The U.S. Department of Health and Human Services (HHS), through the Centers for Medicare & Medicaid Services (CMS), announced innovative actions to improve maternal health and birth outcomes for pregnant and postpartum women and their infants through the new Transforming Maternal Health (TMaH) Model.
This 10-year payment and care-delivery model will support participating state Medicaid agencies (SMAs) in developing and implementing a whole-person approach to pregnancy, childbirth, and postpartum care for women with Medicaid and Children's Health Insurance Program (CHIP) coverage.
Despite spending more per capita for maternity care than any other nation in the world, the U.S. has higher rates of adverse pregnancy outcomes than any other high-income country. The goal of the TMaH Model is to ensure pregnant and postpartum mothers with Medicaid or CHIP health insurance receive personalized care that can improve their health outcomes, including fewer low-risk cesarean sections, and fewer instances of severe maternal morbidity. The TMaH Model also seeks to support or increase access to additional maternal care providers, such as midwives, birth centers, and doula services.
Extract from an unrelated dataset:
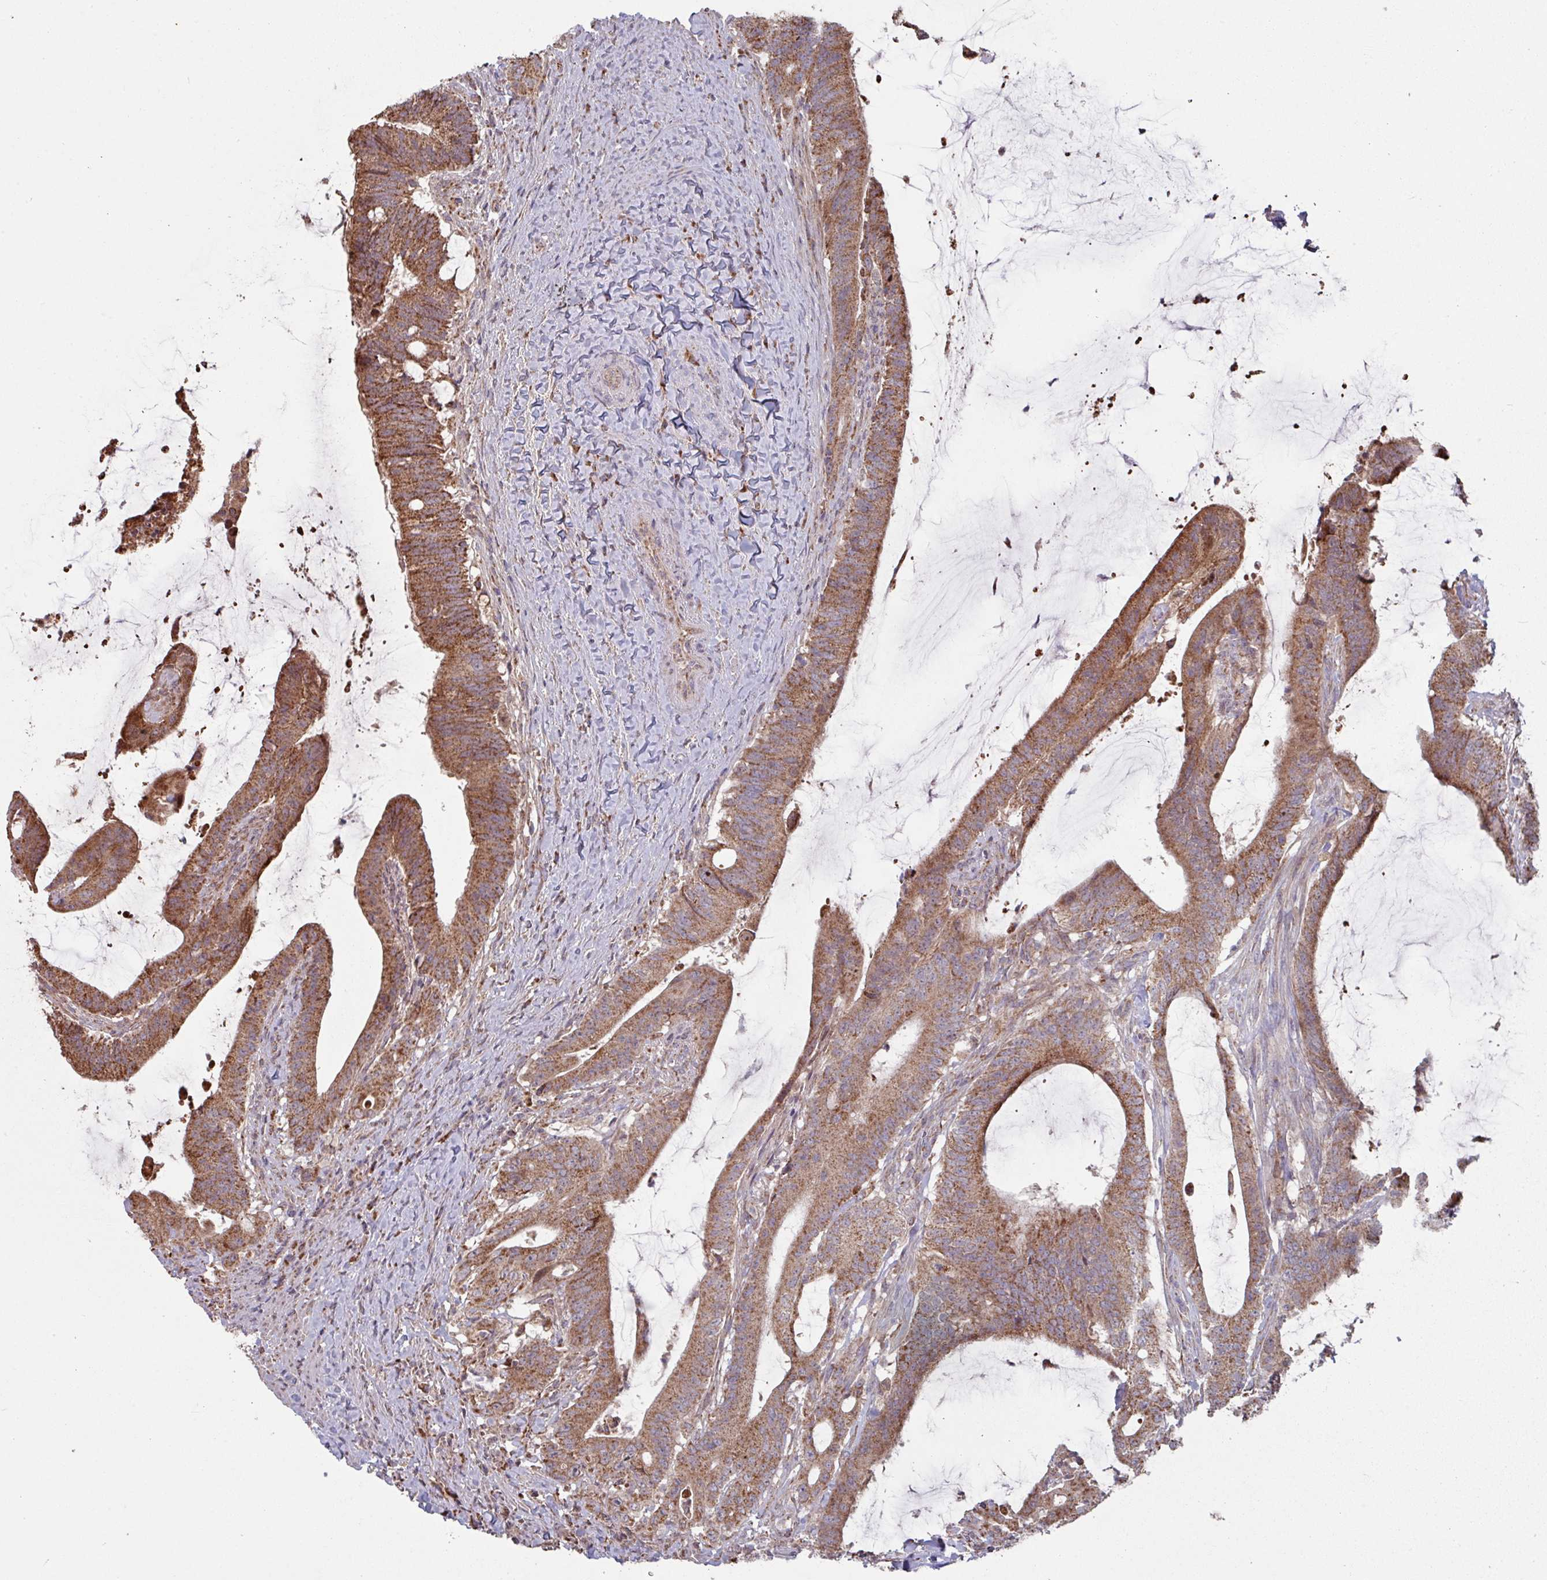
{"staining": {"intensity": "moderate", "quantity": ">75%", "location": "cytoplasmic/membranous"}, "tissue": "colorectal cancer", "cell_type": "Tumor cells", "image_type": "cancer", "snomed": [{"axis": "morphology", "description": "Adenocarcinoma, NOS"}, {"axis": "topography", "description": "Colon"}], "caption": "Colorectal cancer (adenocarcinoma) tissue reveals moderate cytoplasmic/membranous staining in approximately >75% of tumor cells, visualized by immunohistochemistry. Nuclei are stained in blue.", "gene": "COX7C", "patient": {"sex": "female", "age": 43}}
Each participating state Medicaid agency will be eligible for up to $17 million during the model’s 10-year period.
To help mothers feel supported in their birthing plan, states participating in the TMaH Model will increase access to a variety of maternal health providers, such as midwives, freestanding birth centers, and doula services. Participating Medicaid agencies will work with their hospitals and health systems to help achieve the CMS “Birthing-Friendly” designation, which is a federal quality designation with a focus on maternal health for hospitals and health systems. Additionally, states will foster connections to implement evidence-based practices and lessons, like monitoring pregnant women at home who are diagnosed with conditions that can lead to pregnancy-related complications, such as hypertension and gestational diabetes. Participating states will also have their maternity care providers screen for and address pregnant women’s health-related social needs – including, but not limited to, challenges like inadequate access to nutritious food, housing insecurity, or substance use disorder – by connecting mothers to community-based organizations.